News Pascal Rides Again, Nvidia Launches the GeForce GT 1010

Page 2 - Seeking answers? Join the Tom's Hardware community: where nearly two million members share solutions and discuss the latest tech.
What does VGA ports have anything to do with this?
See this post. I was disputing that claim that VGA port capability was the raison d'etre for this card. Seems you're agreeing with me.

As for corporations not having VGA stuff, you'd be surprised how long some companies keep stuff around and want the ability to reuse it if necessary
No, I wouldn't be surprised. But such situations don't encompass "keeping around" thousands of VGA-only monitors for business desktop usage. I'm quite sure there are many legacy VGA uses remaining: embedded, wall panels, or other exotic display applications. But these are niche applications, and don't justify the existence of cards like this, especially when VGA ports can be gotten easier and cheaper through AMD's and Intel's IG offerings.
 
See this post. I was disputing that claim that VGA port capability was the raison d'etre for this card. Seems you're agreeing with me.
I never said this card was for adding VGA ports. I said generically that it was most likely for adding ports, and then I gave an example of what we had low cost addin cards for in our OEM systems, which happened to be for VGA ports.
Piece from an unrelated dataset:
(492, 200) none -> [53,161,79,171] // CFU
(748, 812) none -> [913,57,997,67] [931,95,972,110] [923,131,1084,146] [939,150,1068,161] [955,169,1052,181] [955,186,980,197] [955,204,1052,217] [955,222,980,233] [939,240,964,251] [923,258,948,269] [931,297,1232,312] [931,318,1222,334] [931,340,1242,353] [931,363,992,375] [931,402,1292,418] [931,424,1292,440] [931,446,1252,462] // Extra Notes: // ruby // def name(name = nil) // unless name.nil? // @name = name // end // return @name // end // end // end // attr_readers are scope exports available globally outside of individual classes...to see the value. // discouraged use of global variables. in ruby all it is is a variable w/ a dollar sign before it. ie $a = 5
Look at the different configurations the GT710 comes in:

HDMI+DVI+VGA Note this a $40 card at retail pricing.
HDMI+DVI
HDMI+2xDVI
4xHDMI
 
Last edited:
If Nvidia is offering it, it likely is because there is enough demand from OEMs and corporate buyers for a direct GT710 successor to warrant it. Most of the market for this sort of ultra-budget GPUs is for desktop/office use and a GT1030 would be wasted on those since they aren't going to be used for anything beyond trivial 3D. In many cases, these are only used to drive additional display outputs.
When I read the article, I don't recall seeing this as an OEM only product. So if the demand is by OEM, which I agree would be the case, then no point for Nvidia to release to retail. From my experience, most corporate desktop/ laptops run on integrated GPUs from Intel. There is almost no reason to get an Nvidia card even if it is cheap. With more Ryzen (no iGPU) processors being pushed to OEMs, it is possible that a dedicated GPU is required. But I don't think AMD is silly enough to not provide their low end RX 540/550 as an add on.
I do agree on the last point about using it to drive additional display if the motherboard does not have sufficient display out ports.
 
When I read the article, I don't recall seeing this as an OEM only product. So if the demand is by OEM, which I agree would be the case, then no point for Nvidia to release to retail.
There is no harm in making it available to everyone. Though the primary customers may be OEMs, the next biggest markets for it are people who just need a basic GPU or extra outputs too, same reasons as OEMs/corporate.